= Brief =
In the excerpt on GNSS/RNAV navigation, how many new RNAV systems were implemented in the U.S. in FY 2016?

= Source extract =
[Start of section]

GNSS/RNAV packages with space based augmentation systems (SBAS ) receivers being installed in most current aircraft enable aircraft to meet requirements for operations down to RNP 0.3, including localizer precision with vertical guidance (LPV) operations down to 200’minimums, as well as RNP 1.0 missed approach procedures.
That means that aircraft such as the Cessna Mustang and Embraer Phenom 100/300, among other smaller equipped aircraft, are likely candidates for RNP approvals. Use of SBAS has increased navigation performance capabilities, and 197 new RNAV systems were implemented in the U.S. in FY 2016 alone. In addition, and separate from the transition to performance based navigation (PBN), ICAO has recommended states to equip for LPV precision approach capability also if instrument landing provisions exist, as a back-up capability

Potential hazard

New demands and unfamiliar procedures may create increased operational risk during transition to these new procedures, also because of the multitude of operational types and approach classifications many with slightly differing minimums and limitations.
RNAV/RNP procedures may permit descent to ILS-like minimums into airports not having infrastructure such as runway approach and centerline lights.
NextGen/SESAR hazard condition: Pilot must navigate to RNAV/RNP route. Associated human performance hazard: Pilot deviates from departure route or navigates to the wrong route without being able to cross verify.

[End of section]

= Entries shown =
[Start of section]

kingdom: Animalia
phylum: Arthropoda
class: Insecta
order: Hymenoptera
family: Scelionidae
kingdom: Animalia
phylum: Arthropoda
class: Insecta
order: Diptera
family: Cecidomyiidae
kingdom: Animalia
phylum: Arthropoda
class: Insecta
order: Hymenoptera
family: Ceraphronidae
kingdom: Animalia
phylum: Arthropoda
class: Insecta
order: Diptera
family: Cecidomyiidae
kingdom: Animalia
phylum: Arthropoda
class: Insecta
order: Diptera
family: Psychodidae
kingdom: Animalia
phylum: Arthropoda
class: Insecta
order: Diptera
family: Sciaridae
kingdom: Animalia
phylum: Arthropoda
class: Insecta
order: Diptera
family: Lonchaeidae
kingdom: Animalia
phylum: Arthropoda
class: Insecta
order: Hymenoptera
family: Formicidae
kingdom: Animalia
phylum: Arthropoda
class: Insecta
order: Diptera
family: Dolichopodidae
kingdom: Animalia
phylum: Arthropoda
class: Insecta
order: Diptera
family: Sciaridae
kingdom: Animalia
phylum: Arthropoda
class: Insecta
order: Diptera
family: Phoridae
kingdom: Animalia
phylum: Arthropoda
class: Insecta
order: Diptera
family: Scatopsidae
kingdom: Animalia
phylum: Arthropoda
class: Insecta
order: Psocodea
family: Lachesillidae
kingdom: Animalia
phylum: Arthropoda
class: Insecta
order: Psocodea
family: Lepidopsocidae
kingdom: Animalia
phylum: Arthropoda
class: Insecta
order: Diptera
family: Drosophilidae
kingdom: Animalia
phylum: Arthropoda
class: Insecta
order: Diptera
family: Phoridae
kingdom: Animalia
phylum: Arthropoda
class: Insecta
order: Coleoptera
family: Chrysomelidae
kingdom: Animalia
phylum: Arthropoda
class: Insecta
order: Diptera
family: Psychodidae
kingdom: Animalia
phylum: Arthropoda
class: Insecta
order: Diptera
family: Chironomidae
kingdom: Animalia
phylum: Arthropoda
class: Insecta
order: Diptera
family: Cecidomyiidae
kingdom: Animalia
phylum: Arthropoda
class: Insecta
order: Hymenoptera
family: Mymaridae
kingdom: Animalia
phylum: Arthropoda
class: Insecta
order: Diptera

[End of section]

= Solution to this exercise =
197